Saved data entries:

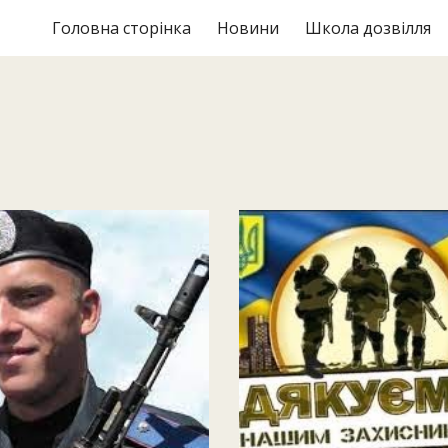
Головна сторінка
Новини
Школа дозвілля
ip to main content
Skip to navigat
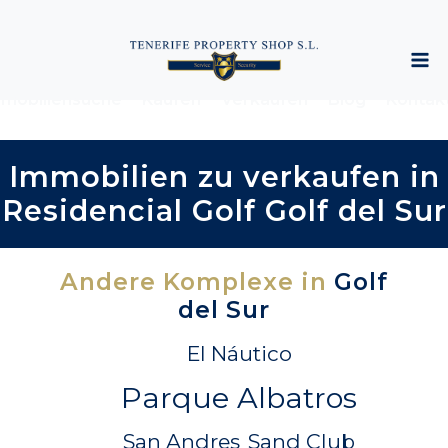
mobiliensuche
Kaufen
Verkaufen
Blog
Kontak
Immobilien zu verkaufen in
Residencial Golf Golf del Sur
Andere Komplexe in
Golf
del Sur
El Náutico
Parque Albatros
San Andres
Sand Club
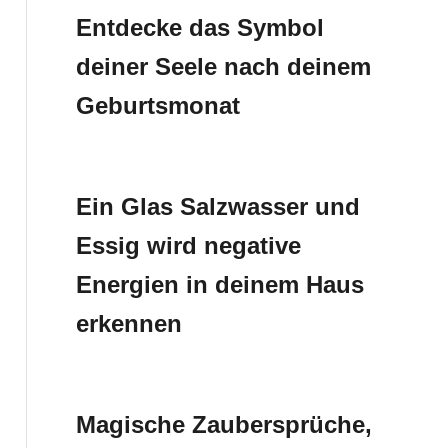
Entdecke das Symbol
deiner Seele nach deinem
Geburtsmonat
Ein Glas Salzwasser und
Essig wird negative
Energien in deinem Haus
erkennen
Magische Zaubersprüche,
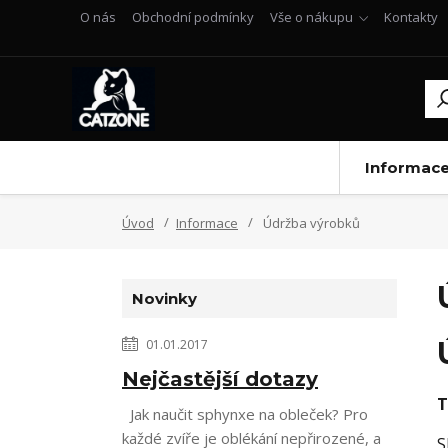
O nás
Obchodní podmínky
Vše o nákupu
Kontakty
Informac
Úvod
Informace
Údržba výrobků
Novinky
01.01.2017
Nejčastější dotazy
T
Jak naučit sphynxe na obleček? Pro
každé zvíře je oblékání nepřirozené, a
S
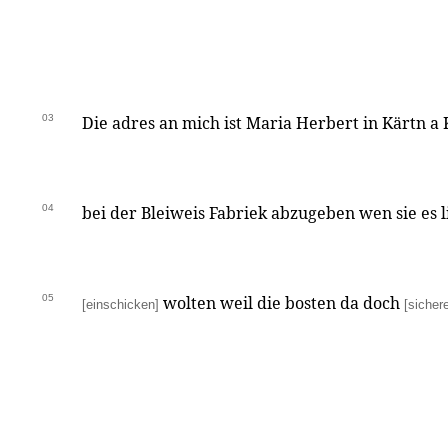
03
Die adres an mich ist Maria Herbert in Kärtn a
04
bei der Bleiweis Fabriek abzugeben wen sie es 
05
wolten weil die bosten da doch
[einschicken]
[sicher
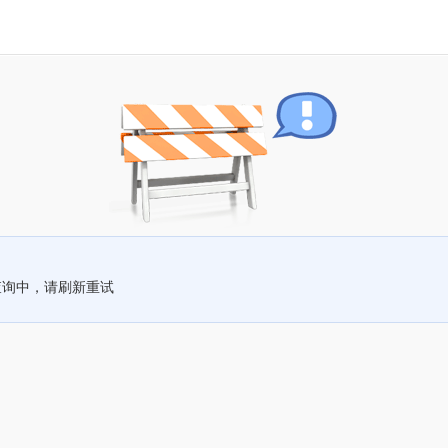
查询中，请刷新重试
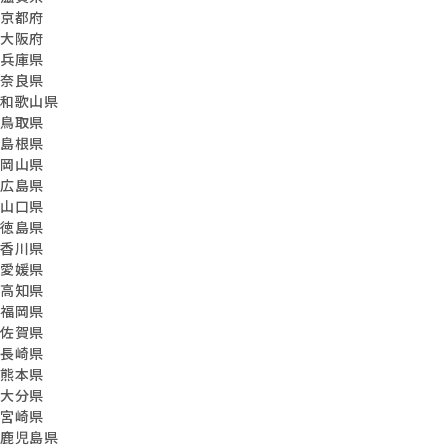
京都府
大阪府
兵庫県
奈良県
和歌山県
鳥取県
島根県
岡山県
広島県
山口県
徳島県
香川県
愛媛県
高知県
福岡県
佐賀県
長崎県
熊本県
大分県
宮崎県
鹿児島県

What is being asked:
Which lines in the data hold the string "deinem"? Copy each of them.

Response:
deiner Seele nach deinem
Energien in deinem Haus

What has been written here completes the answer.